### Your assignment
Each line below must be printed exactly as it stands.

Segment Open

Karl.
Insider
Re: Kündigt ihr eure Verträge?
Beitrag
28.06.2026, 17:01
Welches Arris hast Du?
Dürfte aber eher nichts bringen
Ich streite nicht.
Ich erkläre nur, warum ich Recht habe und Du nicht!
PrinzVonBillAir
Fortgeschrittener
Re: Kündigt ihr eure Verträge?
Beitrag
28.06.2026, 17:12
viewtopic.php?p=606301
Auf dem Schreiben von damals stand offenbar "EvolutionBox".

Segment Closed

### Exercise answer
Karl.
Insider
Re: Kündigt ihr eure Verträge?
Beitrag
28.06.2026, 17:01
Welches Arris hast Du?
Dürfte aber eher nichts bringen
Ich streite nicht.
Ich erkläre nur, warum ich Recht habe und Du nicht!
PrinzVonBillAir
Fortgeschrittener
Re: Kündigt ihr eure Verträge?
Beitrag
28.06.2026, 17:12
viewtopic.php?p=606301
Auf dem Schreiben von damals stand offenbar "EvolutionBox".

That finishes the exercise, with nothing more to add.